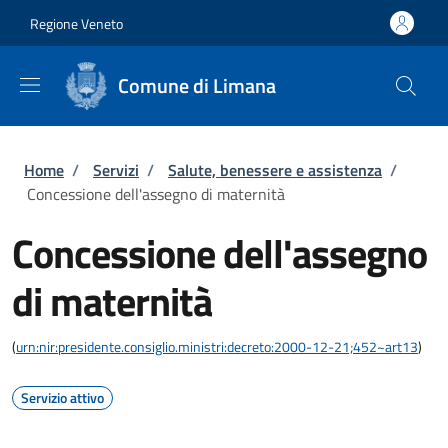
Salta al contenuto principale
Skip to footer content
Regione Veneto
Comune di Limana
Briciole di pane
Home
/
Servizi
/
Salute, benessere e assistenza
/
Concessione dell'assegno di maternità
Concessione dell'assegno
di maternità
(
urn:nir:presidente.consiglio.ministri:decreto:2000-12-21;452~art13
)
Servizio attivo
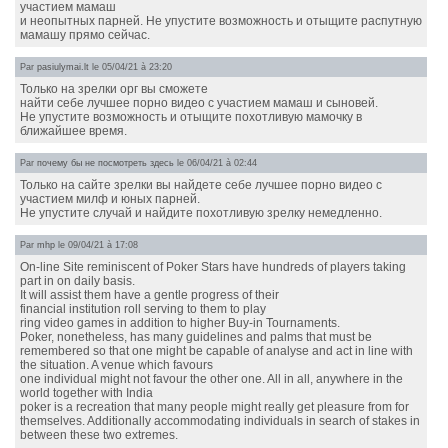
участием мамаш
и неопытных парней. Не упустите возможность и отыщите распутную
мамашу прямо сейчас.
Par
pasiulymai.lt
le 05/04/21 à 23:20
Только на зрелки орг вы сможете
найти себе лучшее порно видео с участием мамаш и сыновей.
Не упустите возможность и отыщите похотливую мамочку в
ближайшее время.
Par
почему бы не посмотреть здесь
le 06/04/21 à 02:44
Только на сайте зрелки вы найдете себе лучшее порно видео с
участием милф и юных парней.
Не упустите случай и найдите похотливую зрелку немедленно.
Par
mhp
le 09/04/21 à 17:08
On-line Site reminiscent of Poker Stars have hundreds of players taking
part in on daily basis.
It will assist them have a gentle progress of their
financial institution roll serving to them to play
ring video games in addition to higher Buy-in Tournaments.
Poker, nonetheless, has many guidelines and palms that must be
remembered so that one might be capable of analyse and act in line with
the situation. A venue which favours
one individual might not favour the other one. All in all, anywhere in the
world together with India
poker is a recreation that many people might really get pleasure from for
themselves. Additionally accommodating individuals in search of stakes in
between these two extremes.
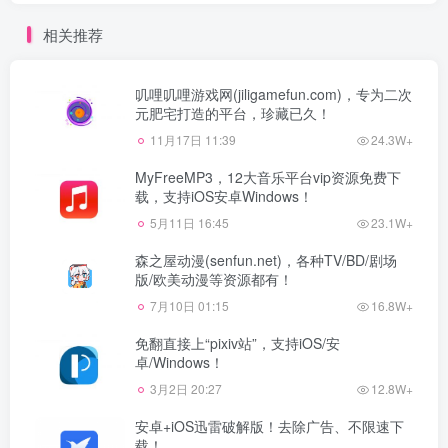
相关推荐
叽哩叽哩游戏网(jiligamefun.com)，专为二次
元肥宅打造的平台，珍藏已久！
11月17日 11:39
24.3W+
MyFreeMP3，12大音乐平台vip资源免费下
载，支持iOS安卓Windows！
5月11日 16:45
23.1W+
森之屋动漫(senfun.net)，各种TV/BD/剧场
版/欧美动漫等资源都有！
7月10日 01:15
16.8W+
免翻直接上“pixiv站”，支持iOS/安
卓/Windows！
3月2日 20:27
12.8W+
安卓+iOS迅雷破解版！去除广告、不限速下
载！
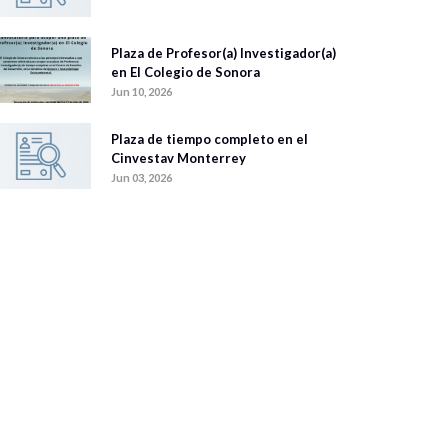
Plaza de Profesor(a) Investigador(a)
en El Colegio de Sonora
Jun 10, 2026
Plaza de tiempo completo en el
Cinvestav Monterrey
Jun 03, 2026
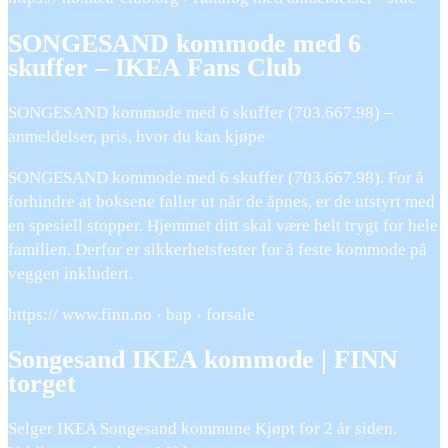
SONGESAND kommode med 6
skuffer – IKEA Fans Club
SONGESAND kommode med 6 skuffer (703.667.98) –
anmeldelser, pris, hvor du kan kjøpe
SONGESAND kommode med 6 skuffer (703.667.98). For å
forhindre at boksene faller ut når de åpnes, er de utstyrt med
en spesiell stopper. Hjemmet ditt skal være helt trygt for hele
familien. Derfor er sikkerhetsfester for å feste kommode på
veggen inkludert.
https:// www.finn.no › bap › forsale
Songesand IKEA kommode | FINN
torget
Selger IKEA Songesand kommune Kjøpt for 2 år siden.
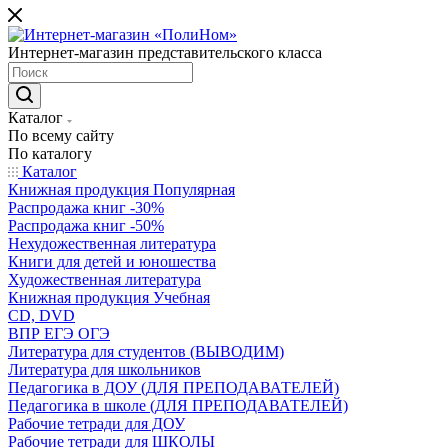
Интернет-магазин представительского класса
Каталог
По всему сайту
По каталогу
Каталог
Книжная продукция Популярная
Распродажа книг -30%
Распродажа книг -50%
Нехудожественная литература
Книги для детей и юношества
Художественная литература
Книжная продукция Учебная
CD, DVD
ВПР ЕГЭ ОГЭ
Литература для студентов (ВЫВОДИМ)
Литература для школьников
Педагогика в ДОУ (ДЛЯ ПРЕПОДАВАТЕЛЕЙ)
Педагогика в школе (ДЛЯ ПРЕПОДАВАТЕЛЕЙ)
Рабочие тетради для ДОУ
Рабочие тетради для ШКОЛЫ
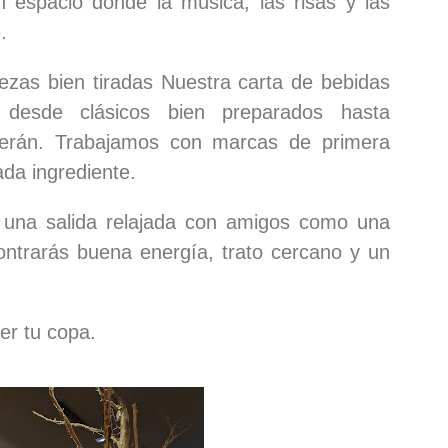
espacio donde la música, las risas y las
.
zas bien tiradas Nuestra carta de bebidas
desde clásicos bien preparados hasta
derán. Trabajamos con marcas de primera
da ingrediente.
 una salida relajada con amigos como una
ontrarás buena energía, trato cercano y un
er tu copa.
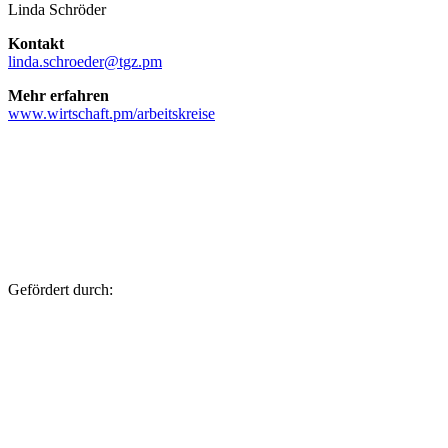
Linda Schröder
Kontakt
linda.schroeder@tgz.pm
Mehr erfahren
www.wirtschaft.pm/arbeitskreise
Gefördert durch:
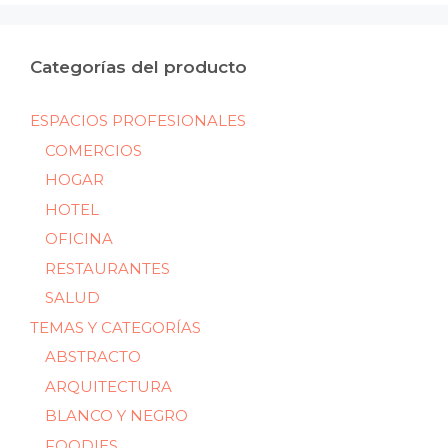
Categorías del producto
ESPACIOS PROFESIONALES
COMERCIOS
HOGAR
HOTEL
OFICINA
RESTAURANTES
SALUD
TEMAS Y CATEGORÍAS
ABSTRACTO
ARQUITECTURA
BLANCO Y NEGRO
FOODIES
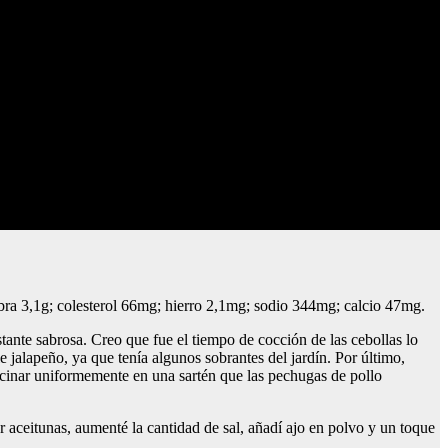
fibra 3,1g; colesterol 66mg; hierro 2,1mg; sodio 344mg; calcio 47mg.
ante sabrosa. Creo que fue el tiempo de cocción de las cebollas lo
 jalapeño, ya que tenía algunos sobrantes del jardín. Por último,
cocinar uniformemente en una sartén que las pechugas de pollo
ar aceitunas, aumenté la cantidad de sal, añadí ajo en polvo y un toque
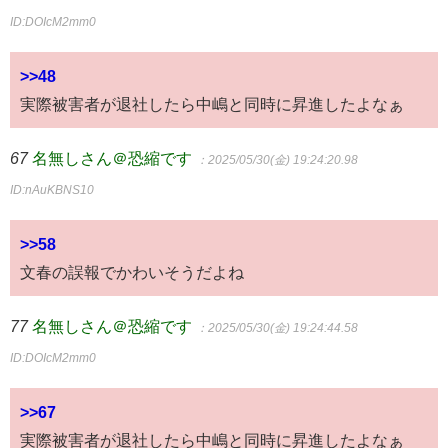
ID:DOIcM2mm0
>>48
実際被害者が退社したら中嶋と同時に昇進したよなぁ
67
名無しさん＠恐縮です
：2025/05/30(金) 19:24:20.98
ID:nAuKBNS10
>>58
文春の誤報でかわいそうだよね
77
名無しさん＠恐縮です
：2025/05/30(金) 19:24:44.58
ID:DOIcM2mm0
>>67
実際被害者が退社したら中嶋と同時に昇進したよなぁ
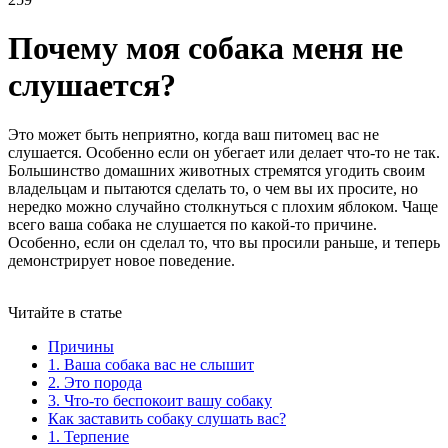
Почему моя собака меня не
слушается?
Это может быть неприятно, когда ваш питомец вас не
слушается. Особенно если он убегает или делает что-то не так.
Большинство домашних животных стремятся угодить своим
владельцам и пытаются сделать то, о чем вы их просите, но
нередко можно случайно столкнуться с плохим яблоком. Чаще
всего ваша собака не слушается по какой-то причине.
Особенно, если он сделал то, что вы просили раньше, и теперь
демонстрирует новое поведение.
Читайте в статье
Причины
1. Ваша собака вас не слышит
2. Это порода
3. Что-то беспокоит вашу собаку
Как заставить собаку слушать вас?
1. Терпение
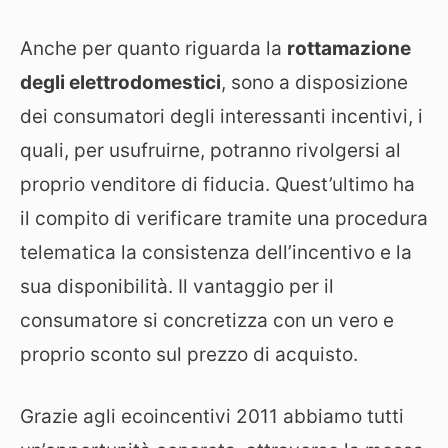
Anche per quanto riguarda la
rottamazione
degli elettrodomestici
, sono a disposizione
dei consumatori degli interessanti incentivi, i
quali, per usufruirne, potranno rivolgersi al
proprio venditore di fiducia. Quest’ultimo ha
il compito di verificare tramite una procedura
telematica la consistenza dell’incentivo e la
sua disponibilità. Il vantaggio per il
consumatore si concretizza con un vero e
proprio sconto sul prezzo di acquisto.
Grazie agli ecoincentivi 2011 abbiamo tutti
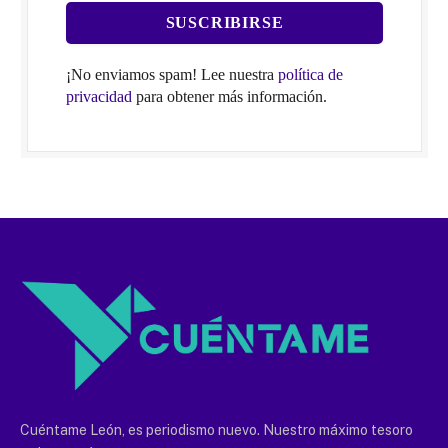
¡No enviamos spam! Lee nuestra
política de
privacidad
para obtener más información.
Cuéntame León, es periodismo nuevo. Nuestro máximo tesoro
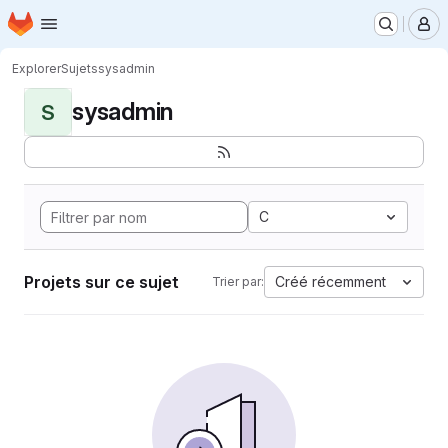
Page d'accueil
Passer au contenu principal
M
Explorer
Sujets
sysadmin
sysadmin
S
C
Projets sur ce sujet
Créé récemment
Trier par:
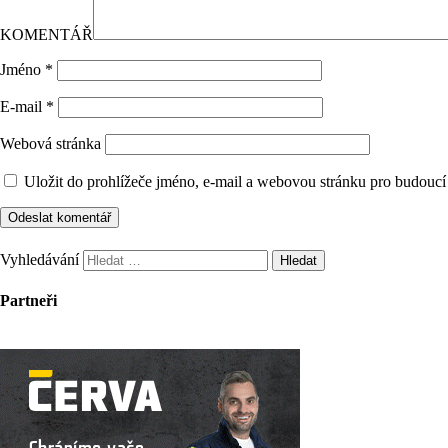
KOMENTÁŘ
Jméno
*
E-mail
*
Webová stránka
Uložit do prohlížeče jméno, e-mail a webovou stránku pro budoucí
Vyhledávání
Partneři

- [The task]
When you retype the listing above, keep each line exactly as written and drop the pictures.

- [Result below]
Salta al contenuto principale
Skip to footer content
Regione Veneto
Comune di Limana
Briciole di pane
Home
/
Servizi
/
Salute, benessere e assistenza
/
Concessione dell'assegno di maternità
Concessione dell'assegno
di maternità
(
urn:nir:presidente.consiglio.ministri:decreto:2000-12-21;452~art13
)
Servizio attivo
участием мамаш
и неопытных парней. Не упустите возможность и отыщите распутную
мамашу прямо сейчас.
Par
pasiulymai.lt
le 05/04/21 à 23:20
Только на зрелки орг вы сможете
найти себе лучшее порно видео с участием мамаш и сыновей.
Не упустите возможность и отыщите похотливую мамочку в
ближайшее время.
Par
почему бы не посмотреть здесь
le 06/04/21 à 02:44
Только на сайте зрелки вы найдете себе лучшее порно видео с
участием милф и юных парней.
Не упустите случай и найдите похотливую зрелку немедленно.
Par
mhp
le 09/04/21 à 17:08
On-line Site reminiscent of Poker Stars have hundreds of players taking
part in on daily basis.
It will assist them have a gentle progress of their
financial institution roll serving to them to play
ring video games in addition to higher Buy-in Tournaments.
Poker, nonetheless, has many guidelines and palms that must be
remembered so that one might be capable of analyse and act in line with
the situation. A venue which favours
one individual might not favour the other one. All in all, anywhere in the
world together with India
poker is a recreation that many people might really get pleasure from for
themselves. Additionally accommodating individuals in search of stakes in
between these two extremes.
相关推荐
叽哩叽哩游戏网(jiligamefun.com)，专为二次
元肥宅打造的平台，珍藏已久！
11月17日 11:39
24.3W+
MyFreeMP3，12大音乐平台vip资源免费下
载，支持iOS安卓Windows！
5月11日 16:45
23.1W+
森之屋动漫(senfun.net)，各种TV/BD/剧场
版/欧美动漫等资源都有！
7月10日 01:15
16.8W+
免翻直接上“pixiv站”，支持iOS/安
卓/Windows！
3月2日 20:27
12.8W+
安卓+iOS迅雷破解版！去除广告、不限速下
载！
Plaza de Profesor(a) Investigador(a)
en El Colegio de Sonora
Jun 10, 2026
Plaza de tiempo completo en el
Cinvestav Monterrey
Jun 03, 2026
SONGESAND kommode med 6
skuffer – IKEA Fans Club
SONGESAND kommode med 6 skuffer (703.667.98) –
anmeldelser, pris, hvor du kan kjøpe
SONGESAND kommode med 6 skuffer (703.667.98). For å
forhindre at boksene faller ut når de åpnes, er de utstyrt med
en spesiell stopper. Hjemmet ditt skal være helt trygt for hele
familien. Derfor er sikkerhetsfester for å feste kommode på
veggen inkludert.
https:// www.finn.no › bap › forsale
Songesand IKEA kommode | FINN
torget
Selger IKEA Songesand kommune Kjøpt for 2 år siden.
Интернет-магазин представительского класса
Каталог
По всему сайту
По каталогу
Каталог
Книжная продукция Популярная
Распродажа книг -30%
Распродажа книг -50%
Нехудожественная литература
Книги для детей и юношества
Художественная литература
Книжная продукция Учебная
CD, DVD
ВПР ЕГЭ ОГЭ
Литература для студентов (ВЫВОДИМ)
Литература для школьников
Педагогика в ДОУ (ДЛЯ ПРЕПОДАВАТЕЛЕЙ)
Педагогика в школе (ДЛЯ ПРЕПОДАВАТЕЛЕЙ)
Рабочие тетради для ДОУ
Рабочие тетради для ШКОЛЫ
espacio donde la música, las risas y las
.
zas bien tiradas Nuestra carta de bebidas
desde clásicos bien preparados hasta
derán. Trabajamos con marcas de primera
da ingrediente.
 una salida relajada con amigos como una
ontrarás buena energía, trato cercano y un
er tu copa.
Linda Schröder
Kontakt
linda.schroeder@tgz.pm
Mehr erfahren
www.wirtschaft.pm/arbeitskreise
Gefördert durch:
Categorías del producto
ESPACIOS PROFESIONALES
COMERCIOS
HOGAR
HOTEL
OFICINA
RESTAURANTES
SALUD
TEMAS Y CATEGORÍAS
ABSTRACTO
ARQUITECTURA
BLANCO Y NEGRO
FOODIES
fibra 3,1g; colesterol 66mg; hierro 2,1mg; sodio 344mg; calcio 47mg.
ante sabrosa. Creo que fue el tiempo de cocción de las cebollas lo
 jalapeño, ya que tenía algunos sobrantes del jardín. Por último,
cocinar uniformemente en una sartén que las pechugas de pollo
ar aceitunas, aumenté la cantidad de sal, añadí ajo en polvo y un toque
ID:DOIcM2mm0
>>48
実際被害者が退社したら中嶋と同時に昇進したよなぁ
67
名無しさん＠恐縮です
：2025/05/30(金) 19:24:20.98
ID:nAuKBNS10
>>58
文春の誤報でかわいそうだよね
77
名無しさん＠恐縮です
：2025/05/30(金) 19:24:44.58
ID:DOIcM2mm0
>>67
実際被害者が退社したら中嶋と同時に昇進したよなぁ
Почему моя собака меня не
слушается?
Это может быть неприятно, когда ваш питомец вас не
слушается. Особенно если он убегает или делает что-то не так.
Большинство домашних животных стремятся угодить своим
владельцам и пытаются сделать то, о чем вы их просите, но
нередко можно случайно столкнуться с плохим яблоком. Чаще
всего ваша собака не слушается по какой-то причине.
Особенно, если он сделал то, что вы просили раньше, и теперь
демонстрирует новое поведение.
Читайте в статье
Причины
1. Ваша собака вас не слышит
2. Это порода
3. Что-то беспокоит вашу собаку
Как заставить собаку слушать вас?
1. Терпение
Anche per quanto riguarda la
rottamazione
degli elettrodomestici
, sono a disposizione
dei consumatori degli interessanti incentivi, i
quali, per usufruirne, potranno rivolgersi al
proprio venditore di fiducia. Quest’ultimo ha
il compito di verificare tramite una procedura
telematica la consistenza dell’incentivo e la
sua disponibilità. Il vantaggio per il
consumatore si concretizza con un vero e
proprio sconto sul prezzo di acquisto.
Grazie agli ecoincentivi 2011 abbiamo tutti
¡No enviamos spam! Lee nuestra
política de
privacidad
para obtener más información.
Cuéntame León, es periodismo nuevo. Nuestro máximo tesoro
Page d'accueil
Passer au contenu principal
M
Explorer
Sujets
sysadmin
sysadmin
S
C
Projets sur ce sujet
Créé récemment
Trier par:
KOMENTÁŘ
Jméno
*
E-mail
*
Webová stránka
Uložit do prohlížeče jméno, e-mail a webovou stránku pro budoucí
Vyhledávání
Partneři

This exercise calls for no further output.